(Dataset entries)
┌──

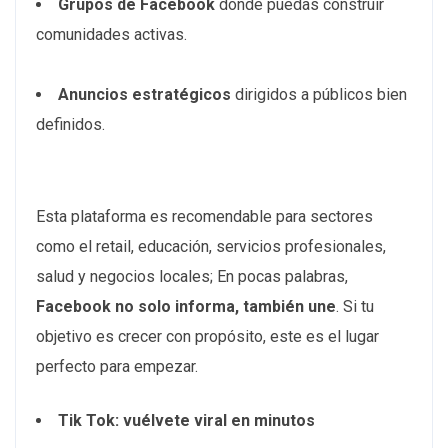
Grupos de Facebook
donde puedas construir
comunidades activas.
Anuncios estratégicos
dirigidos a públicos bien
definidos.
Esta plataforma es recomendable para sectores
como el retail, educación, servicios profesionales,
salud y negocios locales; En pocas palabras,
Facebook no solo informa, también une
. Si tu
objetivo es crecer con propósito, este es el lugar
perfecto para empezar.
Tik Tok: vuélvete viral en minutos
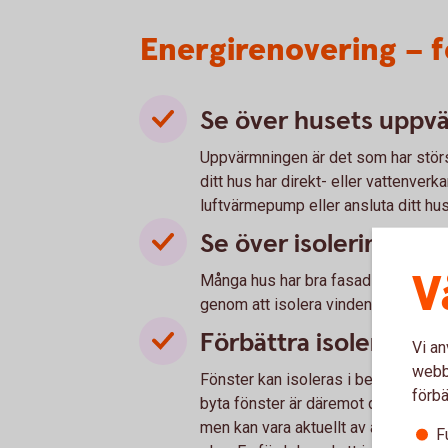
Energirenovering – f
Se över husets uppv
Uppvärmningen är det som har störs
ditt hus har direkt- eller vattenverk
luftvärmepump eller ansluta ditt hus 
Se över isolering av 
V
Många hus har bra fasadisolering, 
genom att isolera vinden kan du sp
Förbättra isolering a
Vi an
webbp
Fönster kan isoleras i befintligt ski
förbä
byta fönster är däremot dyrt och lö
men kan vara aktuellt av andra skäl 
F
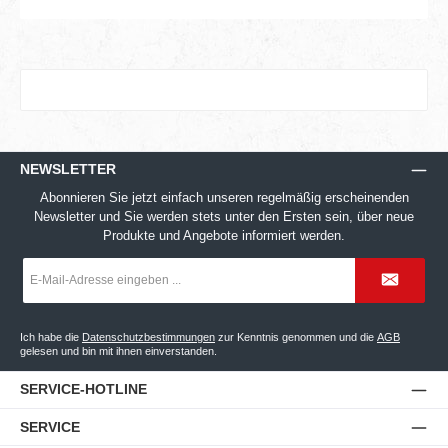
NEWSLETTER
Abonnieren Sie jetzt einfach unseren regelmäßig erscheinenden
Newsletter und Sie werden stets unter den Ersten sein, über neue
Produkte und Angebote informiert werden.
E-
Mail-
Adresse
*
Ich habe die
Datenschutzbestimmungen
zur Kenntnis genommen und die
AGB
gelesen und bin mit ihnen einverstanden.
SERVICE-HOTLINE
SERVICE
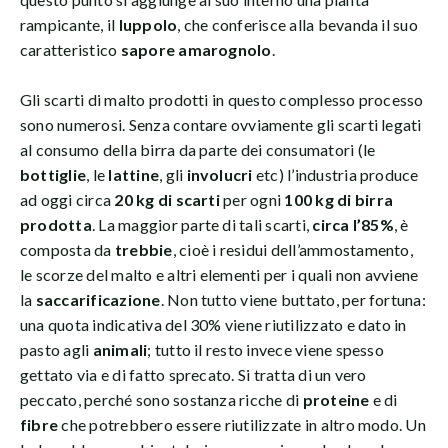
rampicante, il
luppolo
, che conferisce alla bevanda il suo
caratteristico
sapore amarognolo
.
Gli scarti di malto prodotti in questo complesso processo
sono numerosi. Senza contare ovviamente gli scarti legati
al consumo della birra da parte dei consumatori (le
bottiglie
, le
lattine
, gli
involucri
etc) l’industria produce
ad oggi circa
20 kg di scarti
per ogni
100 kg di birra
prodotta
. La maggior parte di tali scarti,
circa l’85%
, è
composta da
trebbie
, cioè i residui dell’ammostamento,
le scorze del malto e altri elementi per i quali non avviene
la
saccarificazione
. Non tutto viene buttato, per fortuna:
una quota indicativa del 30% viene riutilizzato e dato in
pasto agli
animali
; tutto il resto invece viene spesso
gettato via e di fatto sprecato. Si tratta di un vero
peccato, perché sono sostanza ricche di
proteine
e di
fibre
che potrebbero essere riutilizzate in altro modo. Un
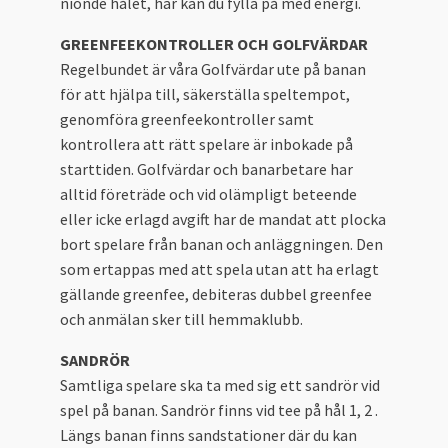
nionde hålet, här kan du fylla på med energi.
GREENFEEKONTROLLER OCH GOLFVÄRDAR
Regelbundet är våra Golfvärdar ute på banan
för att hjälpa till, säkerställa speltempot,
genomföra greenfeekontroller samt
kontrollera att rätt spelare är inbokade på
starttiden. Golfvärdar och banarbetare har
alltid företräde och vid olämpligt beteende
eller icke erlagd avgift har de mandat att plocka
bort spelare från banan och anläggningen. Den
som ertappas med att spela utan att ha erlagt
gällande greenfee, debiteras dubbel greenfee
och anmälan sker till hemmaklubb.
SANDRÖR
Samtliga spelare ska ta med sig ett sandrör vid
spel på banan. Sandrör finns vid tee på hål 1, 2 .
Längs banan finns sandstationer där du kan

└──

• _DIRECTIONS_: Leaving every picture behind, retype the entries above exactly, from the first line through the line with "saccarificazione", and stop there.

• _WORKED SOLUTION_:
Grupos de Facebook
donde puedas construir
comunidades activas.
Anuncios estratégicos
dirigidos a públicos bien
definidos.
Esta plataforma es recomendable para sectores
como el retail, educación, servicios profesionales,
salud y negocios locales; En pocas palabras,
Facebook no solo informa, también une
. Si tu
objetivo es crecer con propósito, este es el lugar
perfecto para empezar.
Tik Tok: vuélvete viral en minutos
Energirenovering – f
Se över husets uppv
Uppvärmningen är det som har störs
ditt hus har direkt- eller vattenverk
luftvärmepump eller ansluta ditt hus 
Se över isolering av 
V
Många hus har bra fasadisolering, 
genom att isolera vinden kan du sp
Förbättra isolering a
Vi an
webbp
Fönster kan isoleras i befintligt ski
förbä
byta fönster är däremot dyrt och lö
men kan vara aktuellt av andra skäl 
F
NEWSLETTER
Abonnieren Sie jetzt einfach unseren regelmäßig erscheinenden
Newsletter und Sie werden stets unter den Ersten sein, über neue
Produkte und Angebote informiert werden.
E-
Mail-
Adresse
*
Ich habe die
Datenschutzbestimmungen
zur Kenntnis genommen und die
AGB
gelesen und bin mit ihnen einverstanden.
SERVICE-HOTLINE
SERVICE
rampicante, il
luppolo
, che conferisce alla bevanda il suo
caratteristico
sapore amarognolo
.
Gli scarti di malto prodotti in questo complesso processo
sono numerosi. Senza contare ovviamente gli scarti legati
al consumo della birra da parte dei consumatori (le
bottiglie
, le
lattine
, gli
involucri
etc) l’industria produce
ad oggi circa
20 kg di scarti
per ogni
100 kg di birra
prodotta
. La maggior parte di tali scarti,
circa l’85%
, è
composta da
trebbie
, cioè i residui dell’ammostamento,
le scorze del malto e altri elementi per i quali non avviene
la
saccarificazione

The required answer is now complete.